Obituary Details

Thomas "Tom" Bell

(11/20/1863 - 01/07/1940)
Courtesy of The Lusk Herald, 01/11/1940

Tom Bell, Pioneer Eastern Wyoming Cattleman And Oilman, Passes In Florida

Word was received in Lusk on Monday, January 7, of the death of Tom Bell, who passed away suddenly at his home in Kissimmee, Florida. Bell was one of the pioneer citizens of Wyoming. He was born in Canada in 1864 and first came to this country in the latter 70's. Settling here he worked several years for James Shaw on Platte River near Orin establishing himself in the cattle business and after the turn of the century built up one of the major cattle outfits of eastern Wyoming. He resided in this state for almost fifty years before retiring to move to Florida.

On December 7, 1892 he was united in marriage to Miss Cora Root, daughter of a pioneer family of eastern Wyoming. Five children were born to bless this union, his wife and two children, a son, Lionel, and a daughter, Miss Irene, together with the widow survive his passing. Three sons preceded their father in death. Tom, Jr., Floyd and Max.

Tom Bell was one of the pioneers in the Lance Creek oil field. During the early days of the field he was instrumental in organizing the Buck Creek Oil company and later the Tom Bell Royalty company, both of which at one time controlled thousands of acres in the field. late in 1917 the Ohio Oil company brought in the discovery well in the Lance Creek field, a gusher adjoining Bell's ranch. In the spring of 1918 Bell organized the Buck Creek Oil company to explore his own vast holdings. Almost overnight the oil boom grew and Buck Creek stock, although $1 at par rose to as high as $11 a share. Tom Bell Royalty soared to $2.50 a share. At that time it was reported that Bell refused $3,000,000 for his interest in this field. Then almost as suddenly as it grew, the boom subsided and oil production dwindled away. Major companies withdrew from the field and for a time it seemed the field would prove a dud.
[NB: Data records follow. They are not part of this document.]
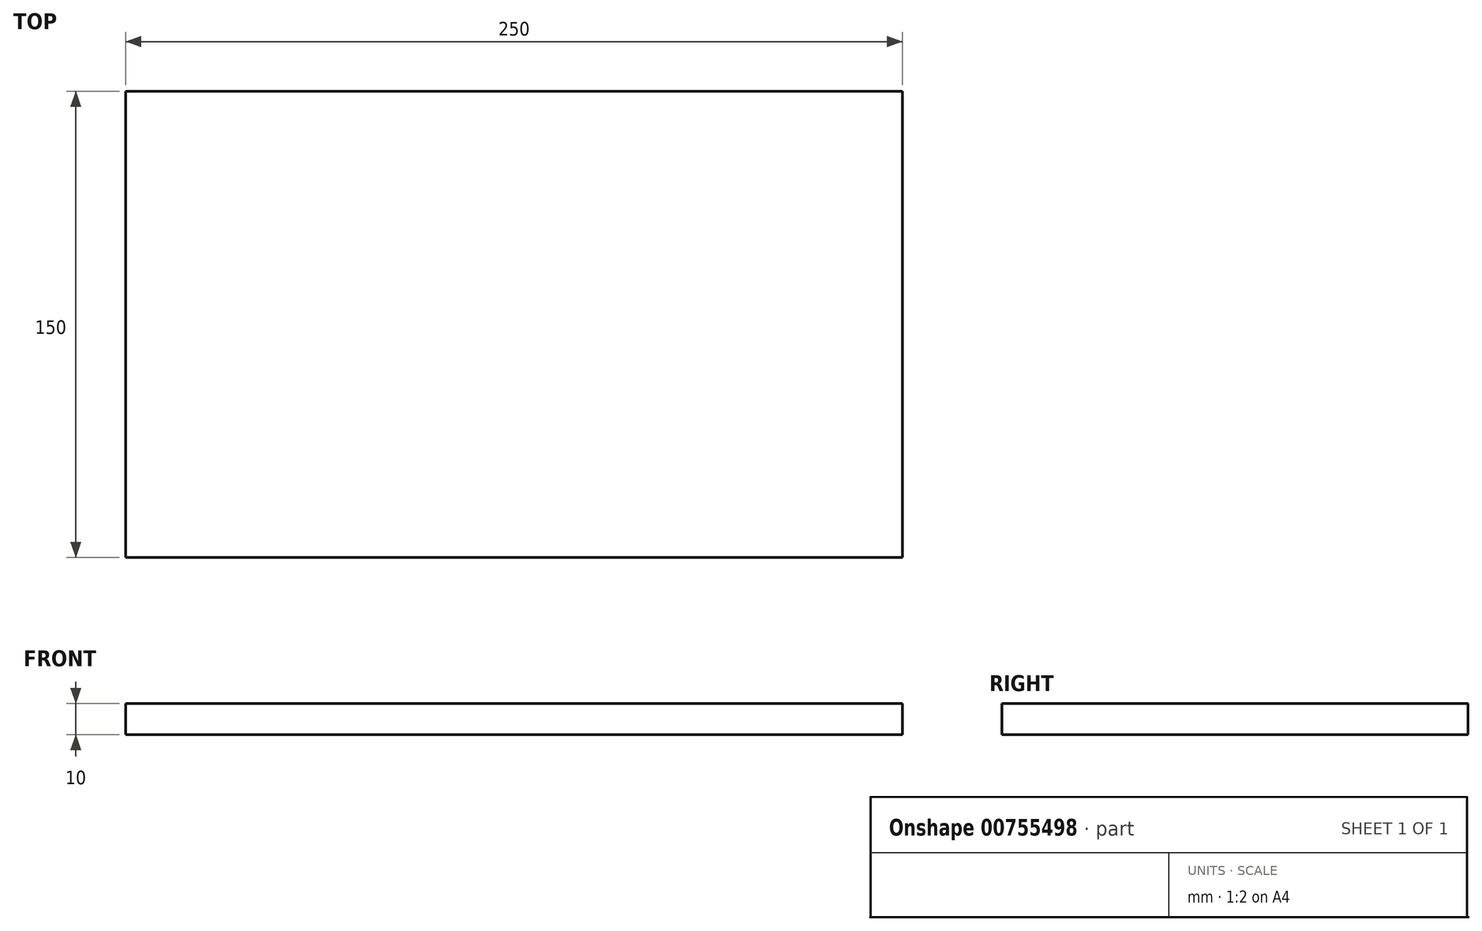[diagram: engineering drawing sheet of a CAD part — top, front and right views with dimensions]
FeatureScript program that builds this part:
annotation { "Feature Type Name" : "Feature", "Feature Type Description" : "" }
export const myFeature = defineFeature(function(context is Context, id is Id, definition is map)
    precondition{}
    {
        {
            var Q0;
            Q0=qCreatedBy(makeId("Top.planeOp"),FACE);
            var sketch = newSketch(context, id + "F0", { "sketchPlane" : qUnion([Q0])});
            skLineSegment(sketch, "E0.bottom", {"start": v(0, 150) * mm, "end": v(250, 150) * mm});
            skLineSegment(sketch, "E0.top", {"start": v(0, 0) * mm, "end": v(250, 0) * mm});
            skLineSegment(sketch, "E0.left", {"start": v(0, 150) * mm, "end": v(0, 0) * mm});
            skLineSegment(sketch, "E0.right", {"start": v(250, 150) * mm, "end": v(250, 0) * mm});
            skSolve(sketch);
        }
        {
            var Q0;
            Q0 = qSketchRegion(id + "F0", true);
            var Q1;
            Q1=makeQuery(id+"F0.imprint","IMPRINT",FACE,{"disambiguationData":[TD([[makeQuery(id+"F0.imprint","IMPRINT",EDGE,{"derivedFrom":sQuery(id+"F0.wireOp",EDGE,"Os8VYix5-OmMf-ISQN-eucH-URjKhtQXkReQ.bottom")}),-1.0]])]});
            extrude(context, id + "F1", {"entities" : qUnion([Q0, Q1]), "oppositeDirection" : true, "depth" : 10 * mm, "offsetDistance" : 25 * mm});
        }
    });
Mr. Bell at one time served as mayor of Lusk, being elected to that office in 1909 and serving until 1912. Twelve years ago he disposed of most of his interests and retired from active business life, moving to Florida.
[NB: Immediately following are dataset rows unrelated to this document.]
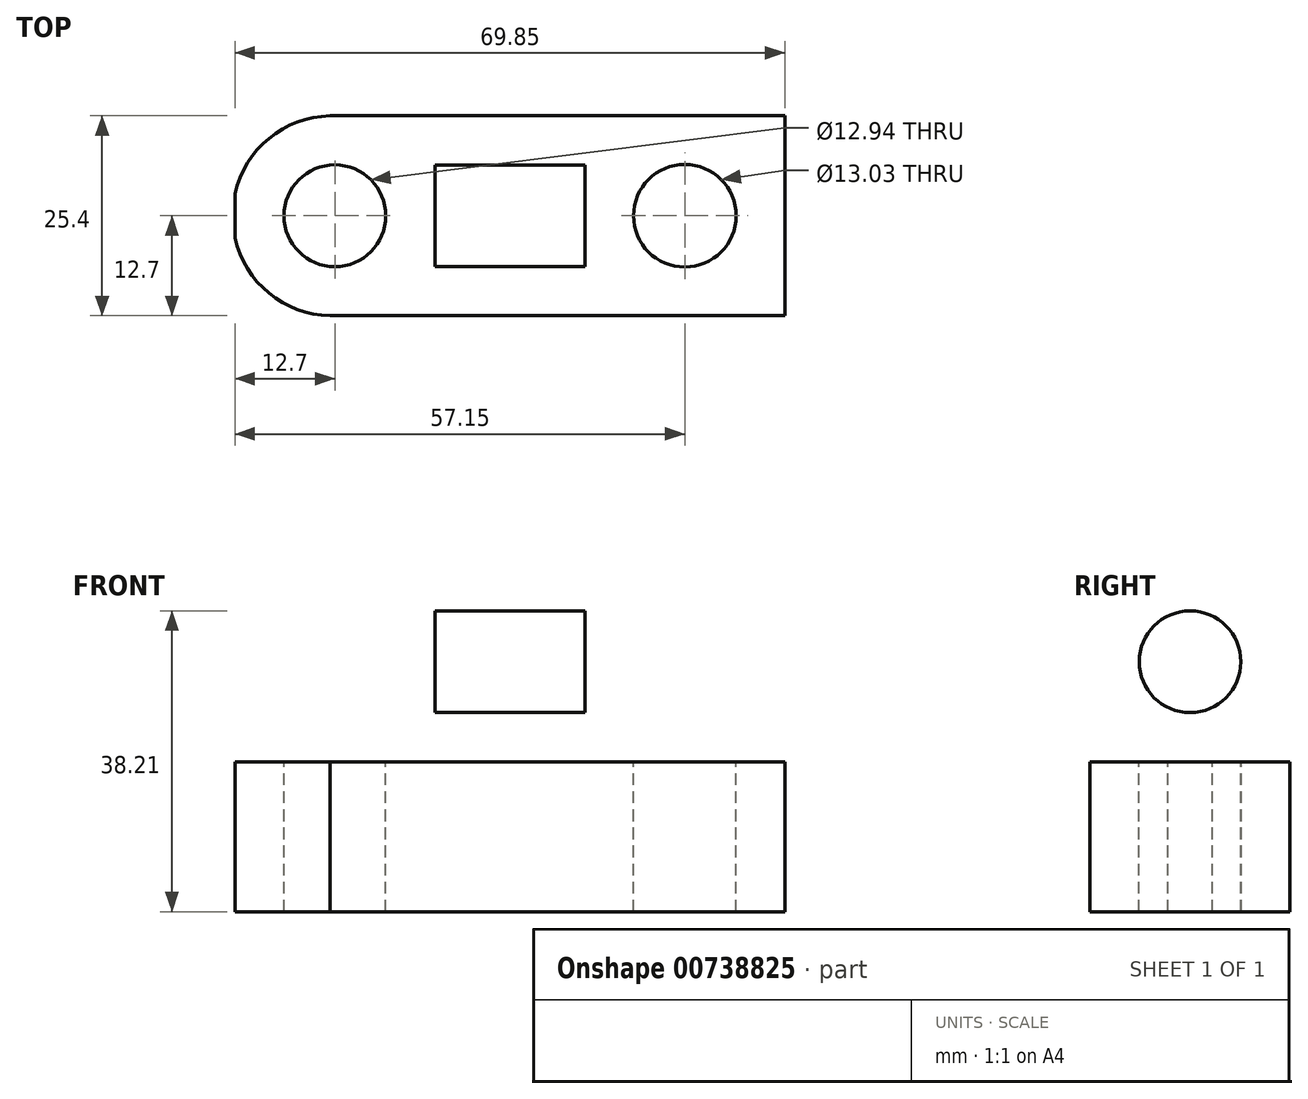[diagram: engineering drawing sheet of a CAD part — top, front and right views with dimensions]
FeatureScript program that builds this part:
annotation { "Feature Type Name" : "Feature", "Feature Type Description" : "" }
export const myFeature = defineFeature(function(context is Context, id is Id, definition is map)
    precondition{}
    {
        {
            var Q0;
            Q0=qCreatedBy(makeId("Front.planeOp"),FACE);
            var sketch = newSketch(context, id + "F0", { "sketchPlane" : qUnion([Q0])});
            skLineSegment(sketch, "E0", {"start": v(0, 0) * mm, "end": v(0, 44.45) * mm});
            skLineSegment(sketch, "E1", {"start": v(0, 44.45) * mm, "end": v(69.85, 44.45) * mm});
            skLineSegment(sketch, "E2", {"start": v(69.85, 44.45) * mm, "end": v(69.85, 0) * mm});
            skLineSegment(sketch, "E3", {"start": v(69.85, 0) * mm, "end": v(0, 0) * mm});
            skSolve(sketch);
        }
        {
            var Q0;
            Q0 = qSketchRegion(id + "F0", true);
            extrude(context, id + "F1", {"entities" : qUnion([Q0]), "depth" : 25.4 * mm, "offsetDistance" : 25.4 * mm});
        }
        {
            var Q0;
            Q0=makeQuery(id+"F1.opExtrude","SWEPT_FACE",FACE,{"disambiguationData":[OSD([sQuery(id+"F0.wireOp",EDGE,"E1")])]});
            var sketch = newSketch(context, id + "F2", { "sketchPlane" : qUnion([Q0])});
            skLineSegment(sketch, "E4", {"start": v(25.4, 0) * mm, "end": v(25.4, -25.4) * mm});
            skLineSegment(sketch, "E5", {"start": v(44.45, 0) * mm, "end": v(44.45, -25.4) * mm});
            skSolve(sketch);
        }
        {
            var Q0;
            {var subQ0=sQuery(id+"F2.wireOp",EDGE,"E4");Q0=makeQuery(id+"F2.imprint","IMPRINT",FACE,{"disambiguationData":[TD([[makeQuery(id+"F2.imprint","IMPRINT",EDGE,{"derivedFrom":subQ0}),-1.0]])]});}
            var Q1;
            {var subQ0=sQuery(id+"F2.wireOp",EDGE,"E5");Q1=makeQuery(id+"F2.imprint","IMPRINT",FACE,{"disambiguationData":[TD([[makeQuery(id+"F2.imprint","IMPRINT",EDGE,{"derivedFrom":subQ0}),1.0]])]});}
            extrude(context, id + "F3", {"entities" : qUnion([Q0, Q1]), "operationType" : NewBodyOperationType.REMOVE, "oppositeDirection" : true, "depth" : 25.4 * mm, "offsetDistance" : 25.4 * mm});
        }
        {
            var Q0;
            Q0=makeQuery(id+"F3.boolean.opBoolean","COPY",FACE,{"derivedFrom":makeQuery(id+"F3.opExtrude","CAP_FACE",FACE,{"disambiguationData":[OSD([sQuery(id+"F0.wireOp",EDGE,"E0"),sQuery(id+"F0.wireOp",EDGE,"E1"),sQuery(id+"F2.wireOp",EDGE,"E4")])],"isStart":false})});
            var sketch = newSketch(context, id + "F4", { "sketchPlane" : qUnion([Q0])});
            skLineSegment(sketch, "E6", {"start": v(12.7, 0) * mm, "end": v(12.7, -25.4) * mm});
            skCircle(sketch, "E7", {"center": v(12.7, -12.7) * mm, "radius": 6.47 * mm});
            skArc(sketch, "E8", {"start": v(12.7, 0) * mm, "mid": v(-0.32, -12.7) * mm, "end": v(12.7, -25.4) * mm});
            skSolve(sketch);
        }
        {
            var Q0;
            {var subQ0=sQuery(id+"F4.wireOp",EDGE,"E7");var subQ1=sQuery(id+"F4.wireOp",EDGE,"E6");var subQ2=makeQuery(id+"F4.imprint","INTERSECT",VERTEX,{"disambiguationData":[OD(0.0)],"derivedFrom":[subQ1,subQ0]});Q0=makeQuery(id+"F4.imprint","IMPRINT",FACE,{"disambiguationData":[TD([[makeQuery(id+"F4.imprint","IMPRINT",EDGE,{"disambiguationData":[TD([[subQ2,-1.0]])],"derivedFrom":subQ1}),1.0]])]});}
            var Q1;
            {var subQ0=sQuery(id+"F4.wireOp",EDGE,"E7");var subQ1=sQuery(id+"F4.wireOp",EDGE,"E6");var subQ2=makeQuery(id+"F4.imprint","INTERSECT",VERTEX,{"disambiguationData":[OD(0.0)],"derivedFrom":[subQ1,subQ0]});Q1=makeQuery(id+"F4.imprint","IMPRINT",FACE,{"disambiguationData":[TD([[makeQuery(id+"F4.imprint","IMPRINT",EDGE,{"disambiguationData":[TD([[subQ2,-1.0]])],"derivedFrom":subQ1}),-1.0]])]});}
            var Q2;
            {var subQ0=sQuery(id+"F4.wireOp",EDGE,"E8");var subQ1=sQuery(id+"F0.wireOp",EDGE,"E1");var subQ3=sQuery(id+"F0.wireOp",EDGE,"E0");var subQ6=makeQuery(id+"F3.boolean.opBoolean","COPY",EDGE,{"derivedFrom":makeQuery(id+"F3.opExtrude","CAP_EDGE",EDGE,{"disambiguationData":[OSD([subQ3,subQ1])],"isStart":false})});var subQ7=makeQuery(id+"F4.imprint","INTERSECT",VERTEX,{"disambiguationData":[OD(0.0)],"derivedFrom":[subQ6,subQ0]});Q2=makeQuery(id+"F4.imprint","IMPRINT",FACE,{"disambiguationData":[TD([[makeQuery(id+"F4.imprint","IMPRINT",EDGE,{"disambiguationData":[TD([[subQ7,1.0]])],"derivedFrom":subQ0}),-1.0]])]});}
            var Q3;
            {var subQ0=sQuery(id+"F4.wireOp",EDGE,"E8");var subQ1=sQuery(id+"F0.wireOp",EDGE,"E1");var subQ2=sQuery(id+"F0.wireOp",EDGE,"E0");var subQ3=makeQuery(id+"F3.boolean.opBoolean","COPY",EDGE,{"derivedFrom":makeQuery(id+"F3.opExtrude","CAP_EDGE",EDGE,{"disambiguationData":[OSD([subQ2,subQ1])],"isStart":false})});var subQ4=makeQuery(id+"F4.imprint","INTERSECT",VERTEX,{"disambiguationData":[OD(1.0)],"derivedFrom":[subQ3,subQ0]});Q3=makeQuery(id+"F4.imprint","IMPRINT",FACE,{"disambiguationData":[TD([[makeQuery(id+"F4.imprint","IMPRINT",EDGE,{"disambiguationData":[TD([[subQ4,-1.0]])],"derivedFrom":subQ0}),-1.0]])]});}
            extrude(context, id + "F5", {"entities" : qUnion([Q0, Q1, Q2, Q3]), "operationType" : NewBodyOperationType.REMOVE, "oppositeDirection" : true, "depth" : 25.4 * mm, "offsetDistance" : 25.4 * mm});
        }
        {
            var Q0;
            Q0=makeQuery(id+"F3.boolean.opBoolean","COPY",FACE,{"derivedFrom":makeQuery(id+"F3.opExtrude","CAP_FACE",FACE,{"disambiguationData":[OSD([sQuery(id+"F0.wireOp",EDGE,"E1"),sQuery(id+"F0.wireOp",EDGE,"E2"),sQuery(id+"F2.wireOp",EDGE,"E5")])],"isStart":false})});
            var sketch = newSketch(context, id + "F6", { "sketchPlane" : qUnion([Q0])});
            skLineSegment(sketch, "E9", {"start": v(57.15, 0) * mm, "end": v(57.15, -25.4) * mm});
            skCircle(sketch, "E10", {"center": v(57.15, -12.7) * mm, "radius": 6.51 * mm});
            skArc(sketch, "E11", {"start": v(57.15, -25.4) * mm, "mid": v(70.09, -12.7) * mm, "end": v(57.15, 0) * mm});
            skSolve(sketch);
        }
        {
            var Q0;
            {var subQ0=sQuery(id+"F6.wireOp",EDGE,"E10");var subQ1=sQuery(id+"F6.wireOp",EDGE,"E9");var subQ2=makeQuery(id+"F6.imprint","INTERSECT",VERTEX,{"disambiguationData":[OD(0.0)],"derivedFrom":[subQ1,subQ0]});Q0=makeQuery(id+"F6.imprint","IMPRINT",FACE,{"disambiguationData":[TD([[makeQuery(id+"F6.imprint","IMPRINT",EDGE,{"disambiguationData":[TD([[subQ2,-1.0]])],"derivedFrom":subQ1}),-1.0]])]});}
            var Q1;
            {var subQ0=sQuery(id+"F6.wireOp",EDGE,"E10");var subQ1=sQuery(id+"F6.wireOp",EDGE,"E9");var subQ2=makeQuery(id+"F6.imprint","INTERSECT",VERTEX,{"disambiguationData":[OD(0.0)],"derivedFrom":[subQ1,subQ0]});Q1=makeQuery(id+"F6.imprint","IMPRINT",FACE,{"disambiguationData":[TD([[makeQuery(id+"F6.imprint","IMPRINT",EDGE,{"disambiguationData":[TD([[subQ2,-1.0]])],"derivedFrom":subQ1}),1.0]])]});}
            var Q2;
            {var subQ0=sQuery(id+"F6.wireOp",EDGE,"E11");var subQ1=sQuery(id+"F0.wireOp",EDGE,"E2");var subQ2=sQuery(id+"F0.wireOp",EDGE,"E1");var subQ3=makeQuery(id+"F3.boolean.opBoolean","COPY",EDGE,{"derivedFrom":makeQuery(id+"F3.opExtrude","CAP_EDGE",EDGE,{"disambiguationData":[OSD([subQ2,subQ1])],"isStart":false})});var subQ4=makeQuery(id+"F6.imprint","INTERSECT",VERTEX,{"disambiguationData":[OD(1.0)],"derivedFrom":[subQ3,subQ0]});Q2=makeQuery(id+"F6.imprint","IMPRINT",FACE,{"disambiguationData":[TD([[makeQuery(id+"F6.imprint","IMPRINT",EDGE,{"disambiguationData":[TD([[subQ4,-1.0]])],"derivedFrom":subQ0}),-1.0]])]});}
            var Q3;
            {var subQ0=sQuery(id+"F6.wireOp",EDGE,"E11");var subQ1=sQuery(id+"F0.wireOp",EDGE,"E1");var subQ3=sQuery(id+"F0.wireOp",EDGE,"E2");var subQ6=makeQuery(id+"F3.boolean.opBoolean","COPY",EDGE,{"derivedFrom":makeQuery(id+"F3.opExtrude","CAP_EDGE",EDGE,{"disambiguationData":[OSD([subQ1,subQ3])],"isStart":false})});var subQ7=makeQuery(id+"F6.imprint","INTERSECT",VERTEX,{"disambiguationData":[OD(0.0)],"derivedFrom":[subQ6,subQ0]});Q3=makeQuery(id+"F6.imprint","IMPRINT",FACE,{"disambiguationData":[TD([[makeQuery(id+"F6.imprint","IMPRINT",EDGE,{"disambiguationData":[TD([[subQ7,1.0]])],"derivedFrom":subQ0}),-1.0]])]});}
            extrude(context, id + "F7", {"entities" : qUnion([Q0, Q1, Q2, Q3]), "operationType" : NewBodyOperationType.REMOVE, "oppositeDirection" : true, "depth" : 25.4 * mm, "offsetDistance" : 25.4 * mm});
        }
        {
            var Q0;
            Q0=makeQuery(id+"F3.boolean.opBoolean","COPY",FACE,{"derivedFrom":makeQuery(id+"F3.opExtrude","SWEPT_FACE",FACE,{"disambiguationData":[OSD([sQuery(id+"F2.wireOp",EDGE,"E5")])]})});
            var sketch = newSketch(context, id + "F8", { "sketchPlane" : qUnion([Q0])});
            skLineSegment(sketch, "E12", {"start": v(-25.4, 31.75) * mm, "end": v(0, 31.75) * mm});
            skCircle(sketch, "E13", {"center": v(-12.7, 31.75) * mm, "radius": 6.46 * mm});
            skArc(sketch, "E14", {"start": v(0, 31.75) * mm, "mid": v(-12.7, 44.12) * mm, "end": v(-25.4, 31.75) * mm});
            skSolve(sketch);
        }
        {
            var Q0;
            {var subQ0=sQuery(id+"F8.wireOp",EDGE,"E13");var subQ1=sQuery(id+"F8.wireOp",EDGE,"E12");var subQ2=makeQuery(id+"F8.imprint","INTERSECT",VERTEX,{"disambiguationData":[OD(0.0)],"derivedFrom":[subQ1,subQ0]});Q0=makeQuery(id+"F8.imprint","IMPRINT",FACE,{"disambiguationData":[TD([[makeQuery(id+"F8.imprint","IMPRINT",EDGE,{"disambiguationData":[TD([[subQ2,-1.0]])],"derivedFrom":subQ1}),1.0]])]});}
            var Q1;
            {var subQ0=sQuery(id+"F8.wireOp",EDGE,"E13");var subQ1=sQuery(id+"F8.wireOp",EDGE,"E12");var subQ2=makeQuery(id+"F8.imprint","INTERSECT",VERTEX,{"disambiguationData":[OD(0.0)],"derivedFrom":[subQ1,subQ0]});Q1=makeQuery(id+"F8.imprint","IMPRINT",FACE,{"disambiguationData":[TD([[makeQuery(id+"F8.imprint","IMPRINT",EDGE,{"disambiguationData":[TD([[subQ2,-1.0]])],"derivedFrom":subQ1}),-1.0]])]});}
            var Q2;
            {var subQ0=sQuery(id+"F8.wireOp",EDGE,"E14");Q2=makeQuery(id+"F8.imprint","IMPRINT",FACE,{"disambiguationData":[TD([[makeQuery(id+"F8.imprint","IMPRINT",EDGE,{"derivedFrom":subQ0}),-1.0]])]});}
            extrude(context, id + "F9", {"entities" : qUnion([Q0, Q1, Q2]), "operationType" : NewBodyOperationType.REMOVE, "endBound" : BoundingType.THROUGH_ALL, "oppositeDirection" : true, "depth" : 25.4 * mm, "offsetDistance" : 25.4 * mm});
        }
    });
In 1936 a new and more prolific sand was discovered at deeper levels in the Lance Creek field, which has again brought increased activity to the field and gained it a place as the greatest producing field in the Rocky Mountain area. During the boom days Bell was interested in the building up of Lusk and several of the present day business structures were backed by him financially.

Tom Bell was one of the most picturesque and interesting pioneers of this state. Coming to Wyoming he settled down and established one of the finest cattle herds in the west. His brand, the Car Link is one of the best known in the West. A resident of this community for almost fifty years he was well and favorably known to thousands of older residents of the state.

In 1927, after retiring from active business, Mr. and Mrs. Bell and the family moved to Kissimmee, near St. Cloud, Florida. His death came suddenly on Monday, being attributed to heart trouble. Directors of the Buck Creek Oil company were in session at Lusk when first word of his passing was received here.

No word of funeral arrangements had been received here at the time the Herald went to press.

Thomas was born in Canada. There are some reports that his death was January 8, 1940, at Saint Cloud, Osceola County, Florida. He was born to Pet Bell and Elizabeth Webb. He is buried at Mount Peace Cemetery at Saint Cloud.


The Lusk Herald, December 8, 1892

Yesterday at the residence of of the bride's parents, Mr. Thomas Bell and Miss Cora Root were married, Rev. N.E. Gardner tying the nuptial knot. Both bride and groom are well-known to every resident here, having lived here for a number of years. After the ceremonies had been performed, a reception  was given and the many friends of the bride and groom sat down to a table that was well loaded with the delicacies of the season and ate to their heart's content. While The Herald could not be present, it acknowledges the receipt of a kind invitation to be there, and we extend our hearty congratulations to the married couple.